Over the last few weeks, the State of Connecticut, represented by the Attorney General’s Office, took another step in its effort to undermine racial desegregation of schools in Connecticut. The key part of this recent step has been to attack the specific reduced-isolation goals in the Sheff v. O’Neill case’s stipulated agreement and order.
Under the Sheff agreement, school desegregation is accomplished through voluntary school choice programs (e.g. Open Choice, interdistrict magnet schools) and a controlled lottery to produce schools that have not more than 75% Black and Latino students. The idea is to carefully create racially diverse schools and to do this without explicitly taking individual students’ race into account in school assignment in order to avoid violating past U.S. Supreme Court decisions.
As WNPR reported, the State wanted to raise the percentage of Black and Latino students in a program (e.g. magnet school) to be considered desegregated, or in a “reduced isolation” setting. The Sheff plaintiffs fought back, asking the Court to put a stop to this plan.
In particular, the State wanted to change the desegregation goal to be 80% Black and Latino on the grounds that the previous goal of 75% was numerically unreasonable. As Dr. Bilal Sekou wrote in his blog, the State wanted to change the definition of a desegregated school from 7 out of 10 Black and Latino students in a school to 8 out of 10, This change would have the effect of further concentrating Black and Latino students in choice programs like interdistrict magnet schools rather than using these choice programs as way to reduce racial isolation.

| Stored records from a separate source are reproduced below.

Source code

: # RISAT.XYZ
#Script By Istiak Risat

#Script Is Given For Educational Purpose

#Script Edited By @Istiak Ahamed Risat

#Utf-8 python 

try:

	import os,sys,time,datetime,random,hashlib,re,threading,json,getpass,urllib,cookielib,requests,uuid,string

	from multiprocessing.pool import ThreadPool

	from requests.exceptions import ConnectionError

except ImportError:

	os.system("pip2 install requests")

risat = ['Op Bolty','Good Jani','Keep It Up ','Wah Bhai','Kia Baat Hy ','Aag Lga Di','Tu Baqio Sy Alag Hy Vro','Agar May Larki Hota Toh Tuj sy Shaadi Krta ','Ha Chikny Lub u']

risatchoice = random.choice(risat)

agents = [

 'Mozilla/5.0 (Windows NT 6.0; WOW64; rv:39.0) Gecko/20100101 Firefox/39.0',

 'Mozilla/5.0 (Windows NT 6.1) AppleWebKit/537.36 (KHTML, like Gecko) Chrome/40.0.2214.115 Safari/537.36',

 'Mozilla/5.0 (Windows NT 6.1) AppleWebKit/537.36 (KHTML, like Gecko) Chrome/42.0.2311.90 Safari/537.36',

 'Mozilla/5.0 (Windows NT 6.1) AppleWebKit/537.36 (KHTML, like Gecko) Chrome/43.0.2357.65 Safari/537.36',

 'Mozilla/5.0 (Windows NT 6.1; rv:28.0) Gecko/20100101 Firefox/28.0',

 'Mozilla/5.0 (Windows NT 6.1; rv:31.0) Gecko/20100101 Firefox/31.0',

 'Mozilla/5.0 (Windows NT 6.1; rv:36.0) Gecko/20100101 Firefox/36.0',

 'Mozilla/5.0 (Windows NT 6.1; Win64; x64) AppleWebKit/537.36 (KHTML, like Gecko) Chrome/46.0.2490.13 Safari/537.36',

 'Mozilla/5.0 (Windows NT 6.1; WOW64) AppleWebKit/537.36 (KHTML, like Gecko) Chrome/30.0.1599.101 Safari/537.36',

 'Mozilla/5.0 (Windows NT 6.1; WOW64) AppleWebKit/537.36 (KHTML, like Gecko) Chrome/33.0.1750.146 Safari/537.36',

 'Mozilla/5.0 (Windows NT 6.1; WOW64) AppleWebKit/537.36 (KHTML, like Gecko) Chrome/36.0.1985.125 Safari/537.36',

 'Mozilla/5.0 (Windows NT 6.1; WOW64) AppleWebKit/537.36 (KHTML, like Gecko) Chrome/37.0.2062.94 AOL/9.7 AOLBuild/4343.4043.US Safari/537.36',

As I mentioned in the WNPR piece above, the Governor and State increasingly favor interventions such as segregated charter schools and education funding reforms, rather than choice programs for the purpose of racial desegregation. Thus, the attack on desegregation programs and the Sheff case in particular. In its effort to undermine desegregation, the State has listed a number of complaints about desegregation that get close to being “dog-whistle” politics. (To learn about “dog-whistle” politics, read Ian Haney López’s, Dog Whistle Politics: How Coded Racial Appeals Have Reinvented Racism and Wrecked the Middle Class.)

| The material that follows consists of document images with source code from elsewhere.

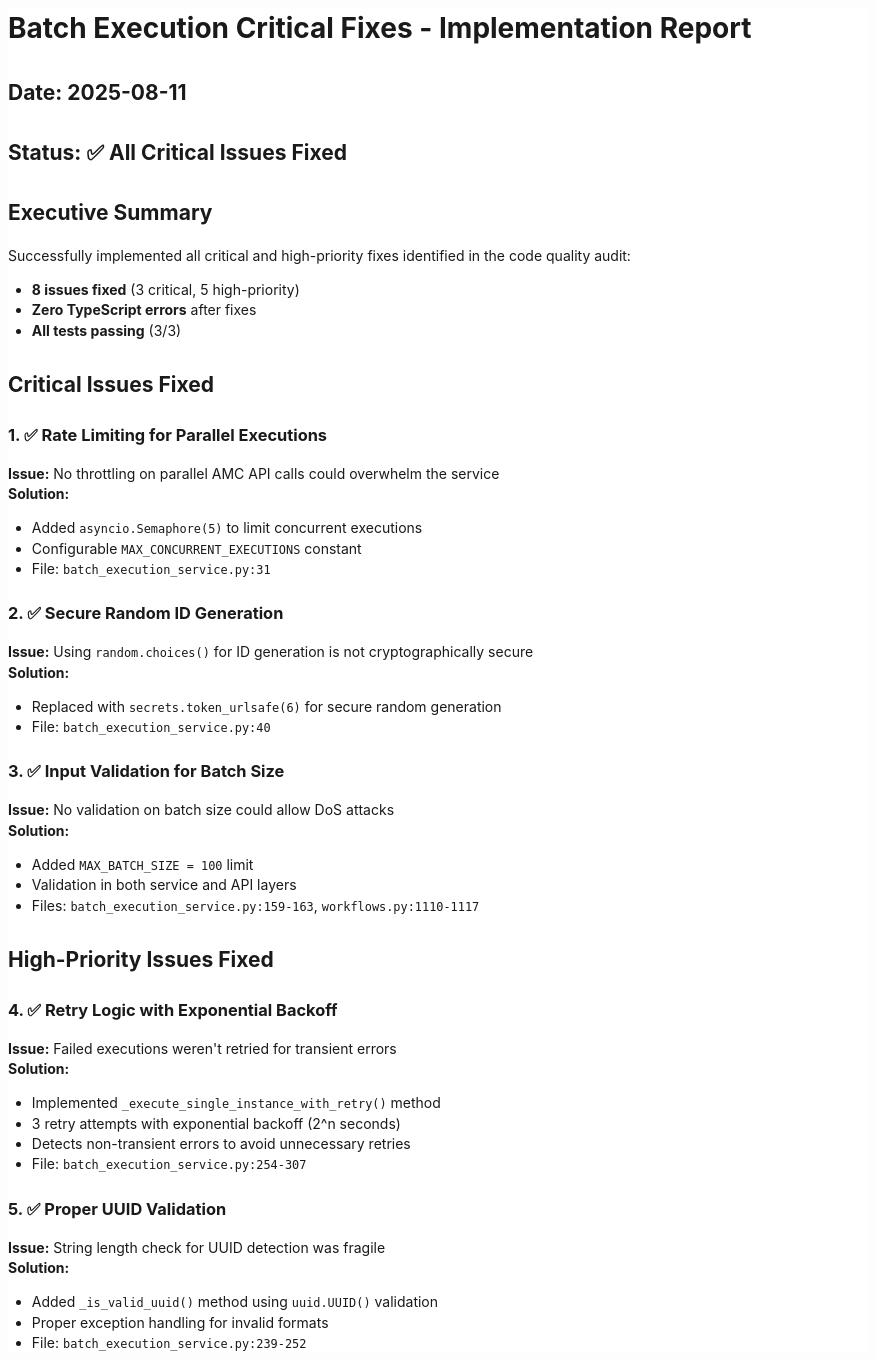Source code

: # Batch Execution Critical Fixes - Implementation Report

## Date: 2025-08-11
## Status: ✅ All Critical Issues Fixed

## Executive Summary

Successfully implemented all critical and high-priority fixes identified in the code quality audit:
- **8 issues fixed** (3 critical, 5 high-priority)
- **Zero TypeScript errors** after fixes
- **All tests passing** (3/3)

## Critical Issues Fixed

### 1. ✅ Rate Limiting for Parallel Executions
**Issue:** No throttling on parallel AMC API calls could overwhelm the service  
**Solution:** 
- Added `asyncio.Semaphore(5)` to limit concurrent executions
- Configurable `MAX_CONCURRENT_EXECUTIONS` constant
- File: `batch_execution_service.py:31`

### 2. ✅ Secure Random ID Generation
**Issue:** Using `random.choices()` for ID generation is not cryptographically secure  
**Solution:**
- Replaced with `secrets.token_urlsafe(6)` for secure random generation
- File: `batch_execution_service.py:40`

### 3. ✅ Input Validation for Batch Size
**Issue:** No validation on batch size could allow DoS attacks  
**Solution:**
- Added `MAX_BATCH_SIZE = 100` limit
- Validation in both service and API layers
- Files: `batch_execution_service.py:159-163`, `workflows.py:1110-1117`

## High-Priority Issues Fixed

### 4. ✅ Retry Logic with Exponential Backoff
**Issue:** Failed executions weren't retried for transient errors  
**Solution:**
- Implemented `_execute_single_instance_with_retry()` method
- 3 retry attempts with exponential backoff (2^n seconds)
- Detects non-transient errors to avoid unnecessary retries
- File: `batch_execution_service.py:254-307`

### 5. ✅ Proper UUID Validation
**Issue:** String length check for UUID detection was fragile  
**Solution:**
- Added `_is_valid_uuid()` method using `uuid.UUID()` validation
- Proper exception handling for invalid formats
- File: `batch_execution_service.py:239-252`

But on June 16, the Court balked at the State’s argument for greater racial segregation of magnet schools that were designed to assist desegregation. The State’s attempt to turn back the clock on desegregation is over for now. Matt Kauffman at the Hartford Courant and Jacqueline Rabe Thomas at the CTMirror covered the story and Judge Berger’s ruling (check out the links for their coverage). Still, the episode raises key questions about the State’s effort to undermine desegregation that I hope to tackle over the next few weeks.